7. EXPECTATIONS:  One of the most important things in any relationship is managing expectations. Investors will tell you that hedge funds for the most part have done a poor job of this, with some exceptions, of course. You are building a relationship, a partnership if you will, with investors; it takes a long time to build and not so long to destroy.  If you manage expectations properly, you will have very few problems with investors.  Here are two examples out of many situations where a manager should have an internal policy on what to do.

a. If you experience a larger than expected draw down, don’t hide from it – get out in front of it, make the call, answer the phone, explain it.  Investors are big boys and girls they can handle bad news, but they MUST hear the bad news directly from the manager.

b. Managers don’t like to tell investors when someone leaves their firm (it’s obvious why).  Inevitably it is known in the marketplace that so-and-so left the firm.  Institute a policy that upon a departure from your firm, the investor will be told in writing.  Also, there is no need to say the new replacement is better, just highlight their qualifications and offer for investor the opportunity to meet the new person.

8. COMPETITON:  Regarding your competition, if you don’t have something positive to say, say nothing. Don’t spend too much time coming up with your “edge,” which implies you have special skills that others don’t have – 99% of the time, you don’t.  Just highlight what you are good at.  You don’t need to compare yourself to your competitors; the investor will make those comparisons.

9. CLIENT SERVICE:  Make your client service area first rate. This is very easy to do: just ask your investors who they feel is the best in the business at client service, ask what are they doing and do the same or more. You don’t have to recreate the wheel. Make the phone call and ask the question – pretty simple. It is important to understand what your clients expect. Be responsive with accurate information. Get accurate NAV estimates and final NAV’s out in a timely fashion. If your clients don’t keep in touch with you, keep in touch with them, get to know your client, build a relationship.

10. YOUR FIRM:  Operate your firm like a business. As you grow, hire qualified people and truly delegate authority. The ultimate goal of your company should be to create an atmosphere and culture where everyone who works there really enjoys his/her job. It starts from within and in the asset management business, it starts from the marketing and sales department. You could be the greatest money manager in the world and if you have no money to manage – you are nobody. When AUM is increasing at a hedge fund the energy created throughout the firm is contagious.  Pay your people well, have fun, do the right thing and one day you may become a brand name in the business. 

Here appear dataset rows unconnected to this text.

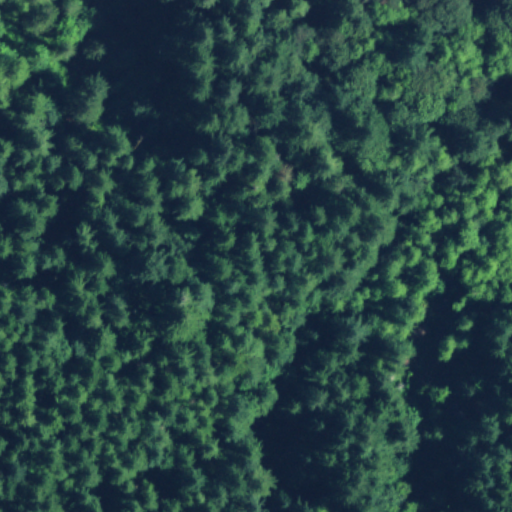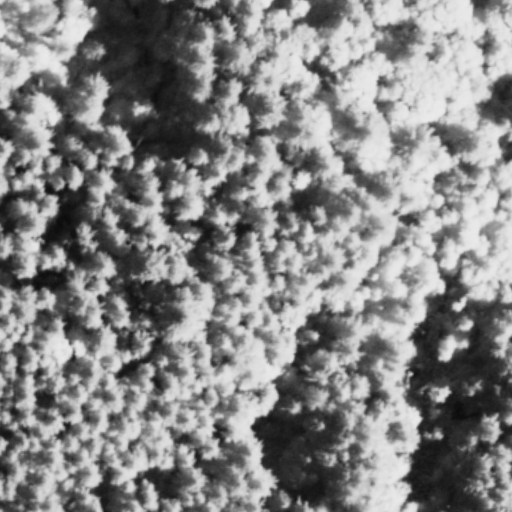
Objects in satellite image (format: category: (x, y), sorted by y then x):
road: (230, 170)
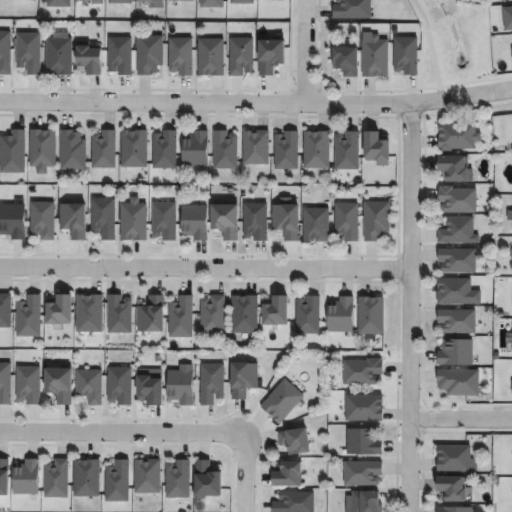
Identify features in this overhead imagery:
building: (149, 0)
building: (179, 0)
building: (180, 0)
building: (283, 0)
building: (89, 1)
building: (90, 1)
building: (119, 1)
building: (150, 1)
building: (241, 1)
building: (118, 2)
building: (241, 2)
building: (57, 3)
building: (210, 3)
building: (57, 4)
building: (210, 4)
building: (350, 9)
building: (350, 9)
building: (507, 18)
building: (507, 19)
road: (429, 45)
building: (511, 46)
building: (5, 52)
building: (28, 52)
building: (5, 53)
building: (29, 53)
road: (305, 53)
building: (149, 54)
building: (119, 55)
building: (148, 55)
building: (270, 55)
building: (373, 55)
building: (374, 55)
building: (58, 56)
building: (59, 56)
building: (119, 56)
building: (179, 56)
building: (180, 56)
building: (273, 56)
building: (404, 56)
building: (405, 56)
building: (209, 57)
building: (210, 57)
building: (241, 57)
building: (89, 58)
building: (243, 58)
building: (91, 60)
building: (346, 60)
building: (347, 62)
road: (256, 105)
building: (456, 136)
building: (458, 136)
building: (194, 147)
building: (254, 147)
building: (103, 148)
building: (133, 148)
building: (254, 148)
building: (376, 148)
building: (132, 149)
building: (164, 149)
building: (316, 149)
building: (373, 149)
building: (40, 150)
building: (42, 150)
building: (72, 150)
building: (101, 150)
building: (163, 150)
building: (194, 150)
building: (225, 150)
building: (285, 150)
building: (315, 150)
building: (346, 150)
building: (70, 151)
building: (223, 151)
building: (285, 151)
building: (345, 151)
building: (13, 152)
building: (14, 152)
building: (456, 168)
building: (455, 170)
building: (456, 199)
building: (456, 200)
building: (103, 217)
building: (102, 218)
building: (76, 219)
building: (133, 219)
building: (73, 220)
building: (12, 221)
building: (40, 221)
building: (42, 221)
building: (163, 221)
building: (225, 221)
building: (229, 221)
building: (254, 221)
building: (286, 221)
building: (375, 221)
building: (376, 221)
building: (11, 222)
building: (132, 222)
building: (163, 222)
building: (193, 222)
building: (254, 222)
building: (284, 222)
building: (345, 222)
building: (346, 222)
building: (194, 223)
building: (316, 224)
building: (314, 225)
building: (458, 230)
building: (457, 232)
building: (456, 260)
building: (456, 261)
building: (511, 261)
road: (205, 268)
building: (453, 292)
building: (456, 292)
building: (58, 309)
road: (410, 309)
building: (5, 310)
building: (4, 311)
building: (55, 311)
building: (275, 311)
building: (89, 313)
building: (272, 313)
building: (340, 313)
building: (87, 314)
building: (119, 314)
building: (150, 314)
building: (212, 314)
building: (244, 314)
building: (307, 314)
building: (117, 315)
building: (148, 316)
building: (211, 316)
building: (307, 316)
building: (339, 316)
building: (369, 316)
building: (370, 316)
building: (27, 317)
building: (29, 317)
building: (181, 317)
building: (243, 317)
building: (179, 318)
building: (456, 321)
building: (456, 322)
building: (508, 339)
building: (454, 352)
building: (455, 354)
building: (511, 368)
building: (361, 371)
building: (361, 372)
building: (243, 379)
building: (241, 380)
building: (211, 382)
building: (457, 382)
building: (458, 382)
building: (5, 383)
building: (59, 383)
building: (210, 384)
building: (4, 385)
building: (28, 385)
building: (27, 386)
building: (56, 386)
building: (89, 386)
building: (118, 386)
building: (119, 386)
building: (149, 386)
building: (88, 387)
building: (179, 387)
building: (179, 387)
building: (511, 388)
building: (146, 391)
building: (281, 401)
building: (281, 402)
building: (363, 408)
building: (361, 409)
road: (461, 419)
road: (119, 436)
building: (294, 440)
building: (363, 441)
building: (292, 442)
building: (362, 443)
building: (455, 458)
building: (452, 459)
building: (362, 473)
building: (361, 474)
road: (245, 475)
building: (287, 475)
building: (4, 476)
building: (25, 476)
building: (147, 476)
building: (284, 476)
building: (55, 477)
building: (3, 478)
building: (23, 478)
building: (86, 478)
building: (146, 478)
building: (85, 479)
building: (177, 479)
building: (54, 480)
building: (207, 480)
building: (176, 481)
building: (117, 482)
building: (203, 482)
building: (116, 483)
building: (449, 490)
building: (362, 501)
building: (294, 502)
building: (293, 503)
building: (364, 503)
building: (454, 509)
building: (454, 510)
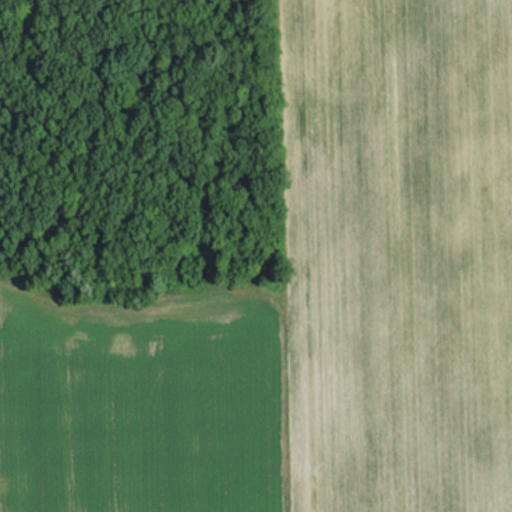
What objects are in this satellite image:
crop: (308, 304)
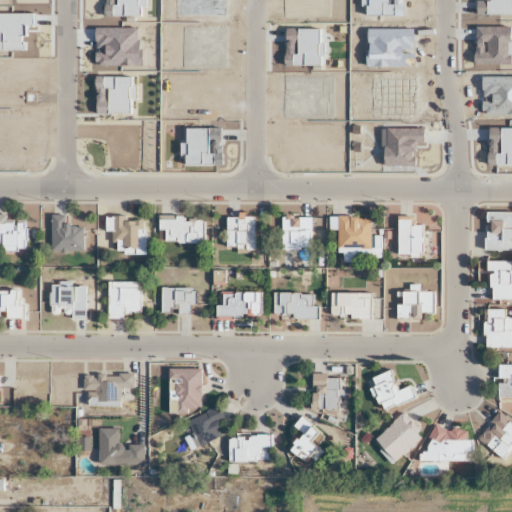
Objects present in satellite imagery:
crop: (140, 80)
crop: (404, 80)
road: (63, 92)
road: (259, 93)
road: (445, 93)
road: (255, 186)
building: (179, 229)
building: (497, 231)
building: (11, 233)
building: (238, 233)
building: (294, 233)
building: (351, 233)
building: (126, 235)
building: (64, 236)
building: (407, 237)
building: (499, 280)
building: (122, 298)
building: (68, 300)
building: (176, 300)
building: (10, 304)
building: (237, 305)
building: (412, 305)
building: (293, 306)
building: (349, 306)
building: (496, 329)
road: (303, 346)
road: (248, 362)
road: (450, 364)
building: (504, 381)
building: (106, 385)
building: (183, 390)
building: (325, 392)
building: (387, 392)
building: (203, 427)
building: (497, 436)
building: (396, 439)
building: (304, 442)
building: (446, 445)
building: (247, 448)
building: (116, 450)
building: (0, 485)
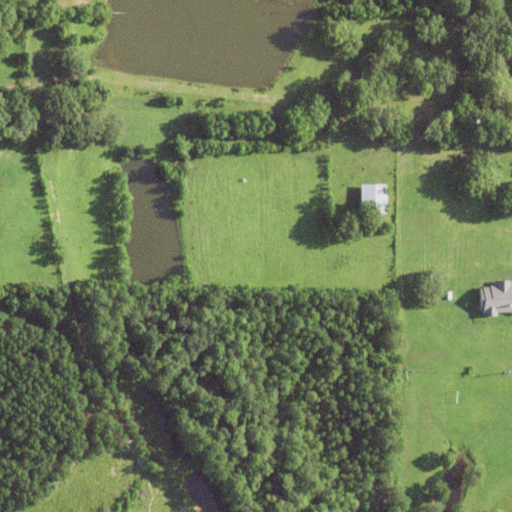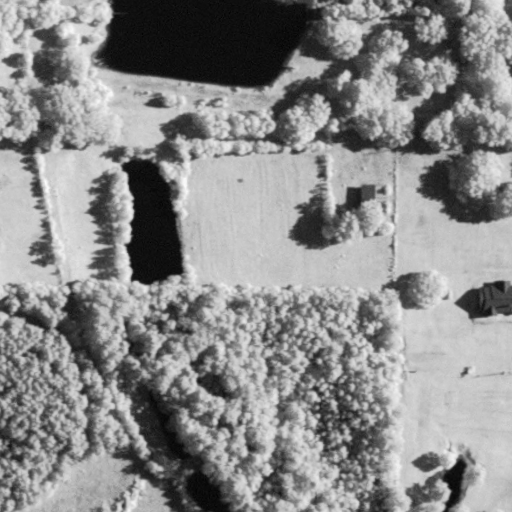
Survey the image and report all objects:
building: (471, 55)
building: (510, 75)
building: (510, 78)
building: (472, 108)
building: (374, 195)
building: (371, 201)
road: (401, 283)
building: (497, 296)
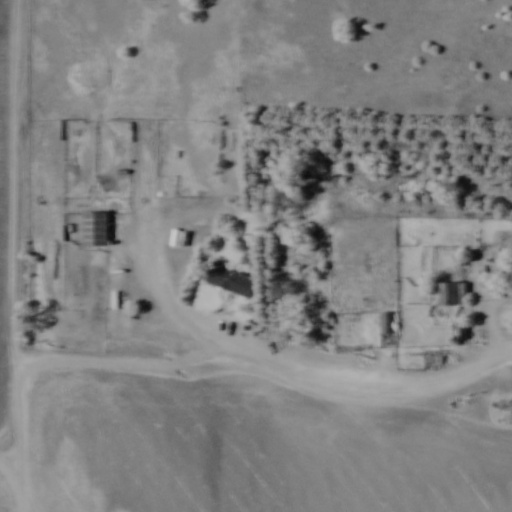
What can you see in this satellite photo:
building: (99, 230)
building: (236, 282)
building: (452, 294)
building: (390, 322)
building: (465, 332)
road: (204, 357)
road: (12, 457)
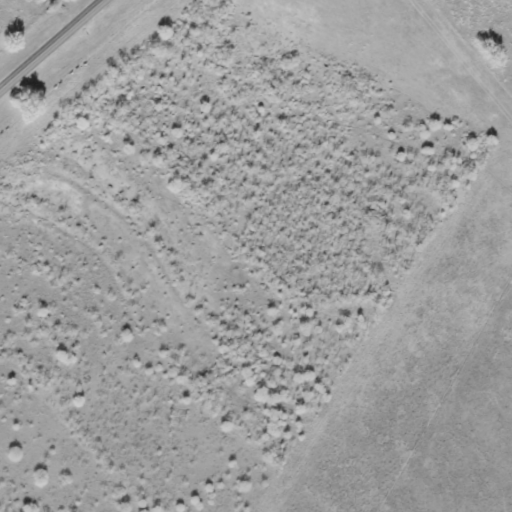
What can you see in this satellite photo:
road: (50, 43)
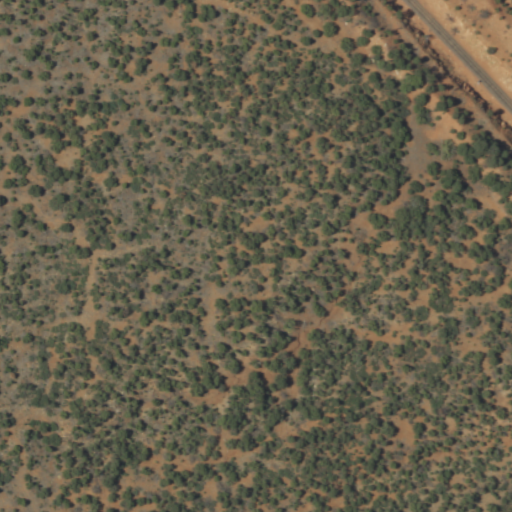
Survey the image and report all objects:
railway: (460, 53)
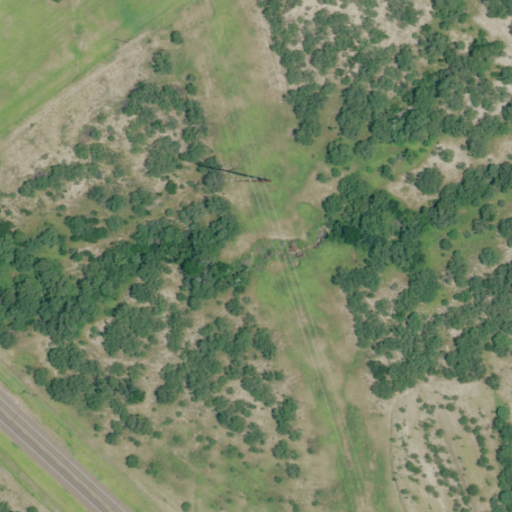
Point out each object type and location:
road: (101, 69)
power tower: (269, 181)
road: (59, 456)
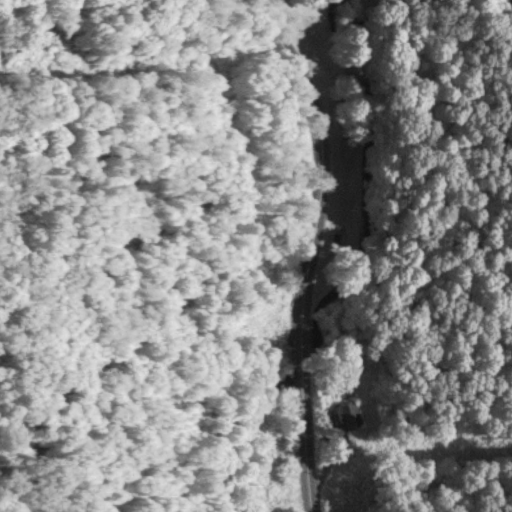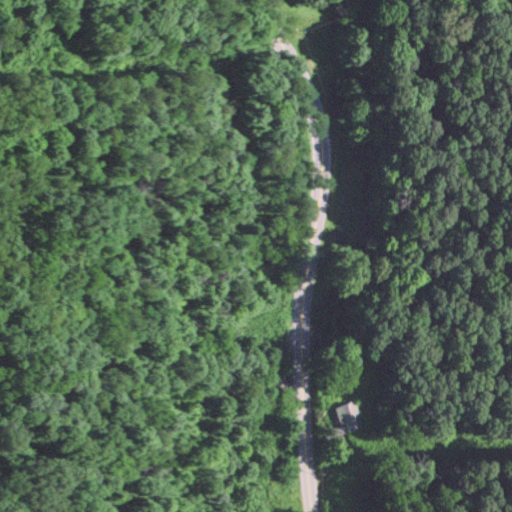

You will notice above we did not touch on a key ingredient needed to be successful in raising capital – performance.  Performance is a tricky thing to measure, ie., over what time period, what alpha was generated, what risks were really taken, vs. perceived competitors, etc. What marketers really need to be successful is competitive performance, it does not have to be the best, but it has to be in the game. Underperformance is fine, as long as it is explained properly and the manager can articulate lessons learned and resulting changes implemented.

Raising money is a process that takes time; it requires a lot of blocking and tackling (calls, meetings, meals, trips, etc.). There are a small number of firms who are lucky enough to have become brand names in the hedge fund business, some by design and some by being in the right place at the right time. Unfortunately for everyone else, institutions typically buy brand names. To become a brand name in today’s environment you will need to become a client-centric firm. The steps above will bring you closer to that goal.

Patrick O’Meara founded Profor Securities, a FINRA Registered Broker Dealer in 2006.  Profor offers two services, third party placement of alternative investment products, and sales and marketing consulting for hedge fund and private equity managers.  Prior to founding Profor, O'Meara ran the Marketing and Client Service Department at Clinton Group for nine years where he managed a staff of 10 people.  At Clinton Group, hedge fund assets peaked at $6 billion.